> **Tasks**:
- 1) In the dictionary entries for "rot" below, which word does the Century Dictionary say is used as a softer word than rot?
- 2) Decide whether each statement agrees with the dictionary entries for "rot" below. Answer yes or no, and quote the deciding words.
(a) The American Heritage Dictionary lists foot rot as one noun sense of rot.
(b) According to the Century Dictionary, putrefy implies a foul odor.
(c) The Century Dictionary calls decompose a harsher word than rot.
- 3) Extend the dictionary entries for "rot" below, starting after the last definition.
=== Exercise passage ===
Definitions
American Heritage® Dictionary of the English Language, Fourth Edition
- v. To undergo decomposition, especially organic decomposition; decay.
- v. To become damaged, weakened, or useless because of decay: The beams had rotted away.
- v. To disappear or fall by decaying: One could see the blackened areas where the branches had rotted off.
- v. To languish; decline: "He was thrown into one of Napoleon's dungeons and left to rot” ( Michael Massing).
- v. To decay morally; become degenerate.
- v. To cause to decompose or decay. See Synonyms at decay.
- n. The process of rotting or the condition of being rotten: The rot spread quickly, rendering the bridge unsafe even for pedestrians.
- n. Foot rot.
- n. See liver fluke.
- n. Any of several plant diseases characterized by the breakdown of tissue and caused by various bacteria or fungi.
- n. Pointless talk; nonsense: She always talks such rot.
- n. Archaic Any disease causing the decay of flesh.
- interj. Used to express annoyance, contempt, or impatience.
Century Dictionary and Cyclopedia
- To undergo natural decomposition; fall into a course or a state of elemental dissolution; suffer loss of coherence from decay: used of organic substances which either do or do not putrefy in the process, and sometimes, by extension, of inorganic substances.
- To become morally corrupt; deteriorate through stagnation or indulgence; suffer loss of stamina or principle.
- To become morally offensive or putrid; be nauseous or repulsive; excite contempt or disgust.
- To become affected with the disease called rot.
- Synonyms Rot, Decay, Putrefy, Corrupt, Decompose. Rot is, by its age and brevity, so energetic a word that it is often considered inelegant, and decay is used as a softer word. That which rots or decays may or may not emit a foul odor, as an egg or an apple; putrefy by derivation implies such foulness of odor, and hence is especially applied to animal matter when it is desired to emphasize that characteristic result of its rotting. Corrupt is sometimes used as a strong but not offensive word for thorough spoiling, that makes a thing repulsive or loathsome. To decompose is to return to the original elements; the word is sometimes used as a euphemism for rot or putrefy. The moral uses of the first four words correspond to the physical.
- To cause decomposition in; subject to a process of rotting; make rotten: as, dampness rots many things; to rot flax. See ret. Sometimes used imperatively in imprecation. Compare rat, drat.
- To produce a rotting or putrefactive disease in; specifically, to give the rot to, as sheep or other animals. See rot, n., 2.
- n. The process of rotting, or the state of being rotten; also, rotted substance; matter weakened or disintegrated by rotting.
=== Entries provided ===
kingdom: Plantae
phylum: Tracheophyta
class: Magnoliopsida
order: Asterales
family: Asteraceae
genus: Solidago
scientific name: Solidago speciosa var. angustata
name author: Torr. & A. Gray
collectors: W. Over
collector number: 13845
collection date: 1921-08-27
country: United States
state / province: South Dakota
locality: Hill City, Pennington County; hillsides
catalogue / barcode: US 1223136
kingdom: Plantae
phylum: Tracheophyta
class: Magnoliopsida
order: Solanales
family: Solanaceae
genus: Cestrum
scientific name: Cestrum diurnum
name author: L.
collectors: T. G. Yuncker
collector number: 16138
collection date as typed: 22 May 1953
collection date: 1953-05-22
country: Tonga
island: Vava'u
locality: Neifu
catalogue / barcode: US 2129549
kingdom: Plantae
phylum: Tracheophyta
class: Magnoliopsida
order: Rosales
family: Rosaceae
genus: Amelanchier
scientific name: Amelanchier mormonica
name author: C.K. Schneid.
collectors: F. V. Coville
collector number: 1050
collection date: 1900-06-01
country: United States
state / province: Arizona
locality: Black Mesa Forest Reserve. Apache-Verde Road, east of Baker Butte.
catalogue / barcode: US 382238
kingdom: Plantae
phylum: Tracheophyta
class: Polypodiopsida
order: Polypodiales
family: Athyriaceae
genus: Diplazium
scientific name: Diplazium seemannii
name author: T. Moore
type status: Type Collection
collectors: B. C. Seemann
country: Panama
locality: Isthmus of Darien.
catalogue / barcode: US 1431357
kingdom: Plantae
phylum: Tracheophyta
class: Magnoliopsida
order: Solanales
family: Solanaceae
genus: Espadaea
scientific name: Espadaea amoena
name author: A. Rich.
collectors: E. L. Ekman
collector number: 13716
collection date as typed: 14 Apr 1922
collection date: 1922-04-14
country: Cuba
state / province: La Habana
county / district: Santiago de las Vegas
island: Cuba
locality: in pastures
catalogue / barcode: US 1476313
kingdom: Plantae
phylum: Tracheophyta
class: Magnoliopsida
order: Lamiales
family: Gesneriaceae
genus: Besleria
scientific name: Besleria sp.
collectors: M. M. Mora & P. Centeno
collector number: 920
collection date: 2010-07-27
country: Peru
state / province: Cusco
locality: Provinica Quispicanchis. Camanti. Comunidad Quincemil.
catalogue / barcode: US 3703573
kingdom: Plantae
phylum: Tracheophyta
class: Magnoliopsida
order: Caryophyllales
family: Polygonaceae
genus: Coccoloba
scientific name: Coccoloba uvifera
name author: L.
===
> **Response list**:
- 1) Decay is used as a softer word than rot.

- 2)
(a) Yes: "n. Foot rot."
(b) Yes: "putrefy by derivation implies such foulness of odor"
(c) No: "the word is sometimes used as a euphemism for rot or putrefy."

- 3)
- n. A condition of rottenness to which certain animals and plants are liable, as the sheep and the potato (see potato), attended by more or less putrescence. The rot in sheep, which sometimes affects other animals also, is a fatal distemper caused by the presence of a great number of entozoa, called liver-flukes (Distoma hepaticum), in the liver, developed from germs swallowed with the food. The disease is promoted also by a humid state of atmosphere, soil, and herbage. It has different degrees of rapidity, but is generally fatal.
- n. Disgusting stuff; nauseating nonsense; unendurable trash; rant; twaddle; bosh.
- To ‘make fun’; fool; talk nonsense.
- To fail successively at batting: said of a cricket eleven.
- To chaff; make fun of.
- n. In cricket, the failure of several batsmen on a side.
- n. See black.
- n. A name of certain plant-diseases of a bacterial or fungous origin, characterized by decay and blackening of the tissues. The following are the most important: black rot of the apple, caused by Sphæropsis Malorum; black rot of the cabbage, due to Pseudomonas campestris; black rot of the grape, caused by Guignardia Bidwellii; black rot of the pear and quince, caused by Sphæropsis Malorum; black rot of the sweet-potato, caused by Ceratocystis fimbriata (also called black-shank); and black rot of the tomato, caused by Macrosporium Tomato.
- Humbug! Nonsense! Stuff!
Wiktionary
- v. To suffer decomposition due to biological action, especially by fungi or bacteria.
- v. To decline in function or utility.
- v. To deteriorate in any way.
- n. The process of becoming rotten; putrefaction.
- n. Any of several diseases in which breakdown of tissue occurs.
- n. Verbal nonsense.
GNU Webster's 1913
- v. To undergo a process common to organic substances by which they lose the cohesion of their parts and pass through certain chemical changes, giving off usually in some stages of the process more or less offensive odors; to become decomposed by a natural process; to putrefy; to decay.
- v. Figuratively: To perish slowly; to decay; to die; to become corrupt.
- v. To make putrid; to cause to be wholly or partially decomposed by natural processes.
- v. To expose, as flax, to a process of maceration, etc., for the purpose of separating the fiber; to ret.
- n. Process of rotting; decay; putrefaction.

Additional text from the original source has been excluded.